No se podía
ir la imagen de mi cabeza. Adentro de mi mente pataleaba toda vez que escuchaba
el paso de los aviones afuera del apartamento.
Allí
seguía el enorme avión, detenido en la pista, con los motores encendidos.
También allí, continuaba la otra pequeña máquina –un robot- investigando el
funcionamiento de las hélices, la resistencia de las ventanillas en que
estarían detrás de ellas los pilotos, y las otras ventanillas, las de los
pasajeros.
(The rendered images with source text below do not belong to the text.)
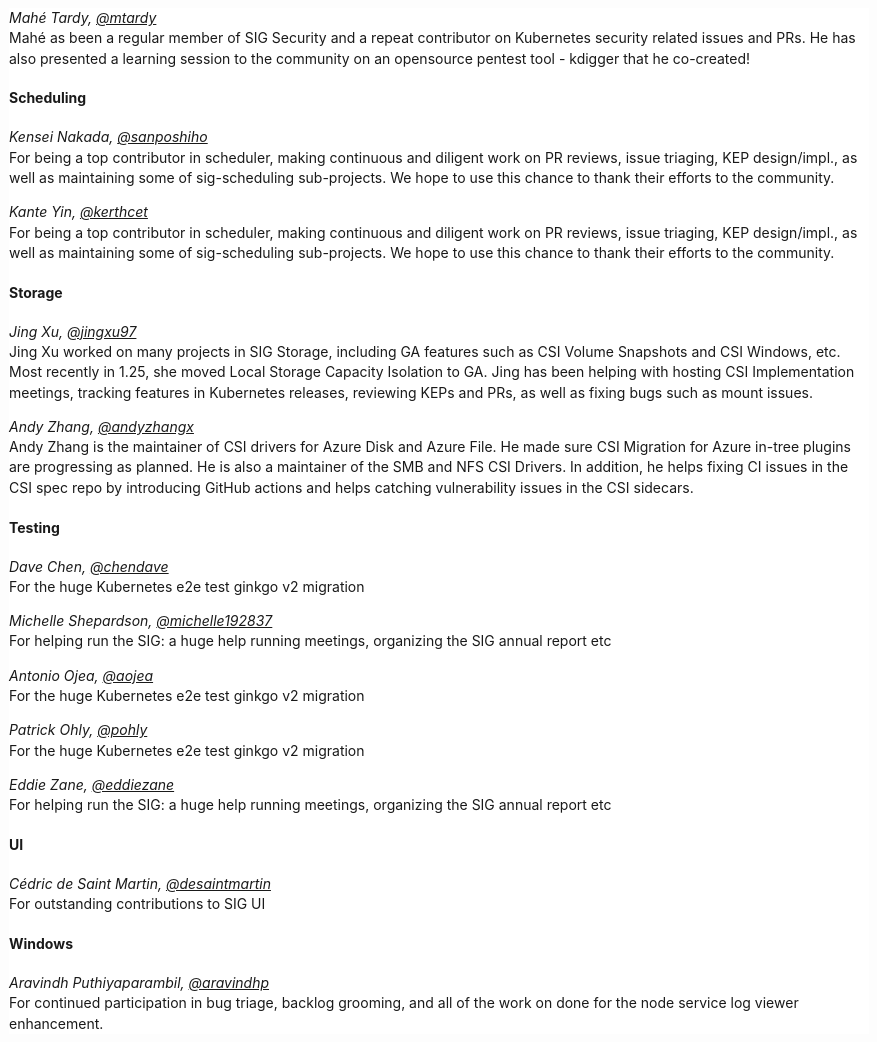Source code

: *Mahé Tardy, [@mtardy](https://github.com/mtardy)*  
Mahé as been a regular member of SIG Security and a repeat contributor on 
Kubernetes security related issues and PRs. He has also presented a 
learning session to the community on an opensource pentest tool - kdigger that he co-created!

#### Scheduling

*Kensei Nakada, [@sanposhiho](https://github.com/sanposhiho)*  
For being a top contributor in scheduler, making continuous and diligent work on PR reviews, issue triaging, KEP design/impl., as well as maintaining some of sig-scheduling sub-projects. We hope to use this chance to thank their efforts to the community.

*Kante Yin, [@kerthcet](https://github.com/kerthcet)*  
For being a top contributor in scheduler, making continuous and diligent work on PR reviews, issue triaging, KEP design/impl., as well as maintaining some 
of sig-scheduling sub-projects. We hope to use this chance to thank their efforts to the community.

#### Storage

*Jing Xu, [@jingxu97](https://github.com/jingxu97)*  
Jing Xu worked on many projects in SIG Storage, including GA features such as CSI Volume Snapshots and CSI Windows, etc. Most recently in 1.25, she moved Local Storage Capacity Isolation to GA. Jing has been helping with hosting CSI Implementation meetings, tracking features in Kubernetes releases, reviewing KEPs and PRs, as well as fixing bugs such as mount issues.

*Andy Zhang, [@andyzhangx](https://github.com/andyzhangx)*  
Andy Zhang is the maintainer of CSI drivers for Azure Disk and Azure File. He made sure CSI Migration for Azure in-tree plugins are progressing as planned. He is also a maintainer of the SMB and NFS CSI Drivers. In addition, he helps fixing CI issues in the CSI spec repo by introducing GitHub actions and helps catching vulnerability issues in the CSI sidecars.


#### Testing

*Dave Chen, [@chendave](https://github.com/)*  
For the huge Kubernetes e2e test ginkgo v2 migration

*Michelle Shepardson, [@michelle192837](https://github.com/michelle192837)*  
For helping run the SIG: a huge help running meetings, organizing the SIG annual report etc

*Antonio Ojea, [@aojea](https://github.com/aojea)*  
For the huge Kubernetes e2e test ginkgo v2 migration

*Patrick Ohly, [@pohly](https://github.com/pohly)*  
For the huge Kubernetes e2e test ginkgo v2 migration

*Eddie Zane, [@eddiezane](https://github.com/eddiezane)*  
For helping run the SIG: a huge help running meetings, organizing the SIG annual report etc

#### UI

*Cédric de Saint Martin, [@desaintmartin](https://github.com/desaintmartin)*  
For outstanding contributions to SIG UI

#### Windows
*Aravindh Puthiyaparambil, [@aravindhp](https://github.com/aravindhp)*  
For continued participation in bug triage, backlog grooming, and all of the work on done for the node service log viewer enhancement.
Todo el cuerpo del gigantesco avión era leído por los ojos
telescópicos del robot que se desplazaba sobre una patineta alrededor y debajo
del gigante.
En
esta pequeña máquina radicaba la evaluación del funcionamiento de la otra
máquina: gigantesca máquina.
El robot leía y enviaba la información al cerebro
de inteligencia artificial, invisible para nosotros, la cual era la que daba la
aprobación o desaprobación del funcionamiento en que operaba el gigantesco
avión.
Con
dicha construcción de imagen (((apoteosis de la tecnología en robótica: made in television))), se me fue yendo
el tiempo de un día entero.
En la
madrugada de otro día sin rostro, fue verme corriendo –subiendo y subiendo;
nunca bajando o deslizándome- sobre médanos de un desierto infinito.